Ernie Regehr, OC is a Canadian peace researcher and expert in security and disarmament. He co-founded Project Ploughshares, a peace research organization based in Waterloo, Ontario, with Murray Thomson in 1976 and served as its Executive Director for thirty years. Project Ploughshares is an ecumenical project supported by the Canadian Council of Churches. Regehr has been a Canadian NGO representative and expert advisor at numerous international disarmament forums including UN Conferences on Small Arms.
Regehr is currently a Research Fellow at the Institute for Peace and Conflict Studies at Conrad Grebel University College (Waterloo, Ontario) and The Simons Foundation (Vancouver, BC). He also serves on the Board of Directors of the Africa Peace Forum in Kenya.

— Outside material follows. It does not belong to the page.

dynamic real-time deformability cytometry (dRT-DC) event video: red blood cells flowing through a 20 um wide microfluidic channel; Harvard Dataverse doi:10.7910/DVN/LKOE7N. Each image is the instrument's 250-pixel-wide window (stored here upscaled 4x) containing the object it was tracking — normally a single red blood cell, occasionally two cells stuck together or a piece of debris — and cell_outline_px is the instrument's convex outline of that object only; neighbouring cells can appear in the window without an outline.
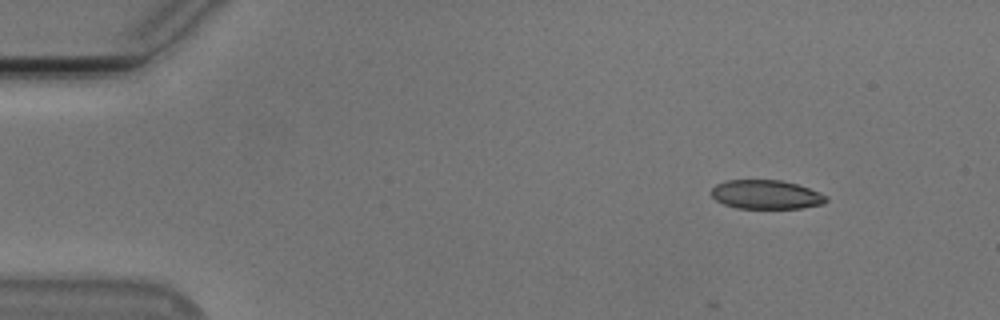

After receiving his Bachelor of Arts in English from the University of Waterloo in 1968, Regehr worked in journalism and for a member of Parliament, during which time he wrote his first book Making a Killing: Canada’s Arms Industry. Regehr and his wife Nancy then served with Mennonite Central Committee in South Africa, Zambia and Botswana from 1974-1976 before returning to Canada.

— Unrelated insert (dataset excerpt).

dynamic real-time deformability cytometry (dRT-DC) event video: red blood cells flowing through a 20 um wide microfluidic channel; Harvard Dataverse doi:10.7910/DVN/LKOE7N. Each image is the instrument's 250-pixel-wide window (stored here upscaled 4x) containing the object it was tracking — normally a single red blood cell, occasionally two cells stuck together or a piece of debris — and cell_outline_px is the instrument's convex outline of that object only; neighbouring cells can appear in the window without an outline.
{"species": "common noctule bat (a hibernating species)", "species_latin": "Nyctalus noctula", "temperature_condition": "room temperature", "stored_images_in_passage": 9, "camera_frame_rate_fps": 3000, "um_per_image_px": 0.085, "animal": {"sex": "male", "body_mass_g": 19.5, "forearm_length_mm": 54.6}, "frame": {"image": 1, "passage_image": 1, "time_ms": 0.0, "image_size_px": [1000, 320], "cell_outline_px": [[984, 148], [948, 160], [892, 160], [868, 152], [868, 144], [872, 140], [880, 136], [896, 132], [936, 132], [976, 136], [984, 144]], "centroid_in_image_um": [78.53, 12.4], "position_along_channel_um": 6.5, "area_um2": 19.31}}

Remarking on his experiences in southern Africa, Regehr noted:
As newly independent countries, Zambia and Botswana were determined, as were other newly independent states in Africa, to assemble modern armed forces, with jet fighters, tanks and all the rest of the military paraphernalia that was assumed to be essential to modern security forces – all supplied by the arms factories of the North. At the same time, it was obvious that the long-term viability of those states would depend on their capacity to provide for the human security of their citizens – education, health care and the economic wherewithal to meet daily needs of food and shelter. Tanks and jet fighters were not going to deliver human security; in fact they were an obvious impediment to reaching such goals. When we returned to Canada, Nancy and I retained our interest in the issues framed through the African experience and I explored the possibility of doing some research and writing on the theme of militarism and underdevelopment – notably, the role of the international arms trade with the third world as an impediment to social and economic development.
In 1976, Regehr contacted Murray Thompson, who was the Executive Director of CUSO (then known as Canadian University Service Overseas). The two began a research project on militarism and underdevelopment, and co-founded Project Ploughshares as an organizational extension to this research on July 1, 1976.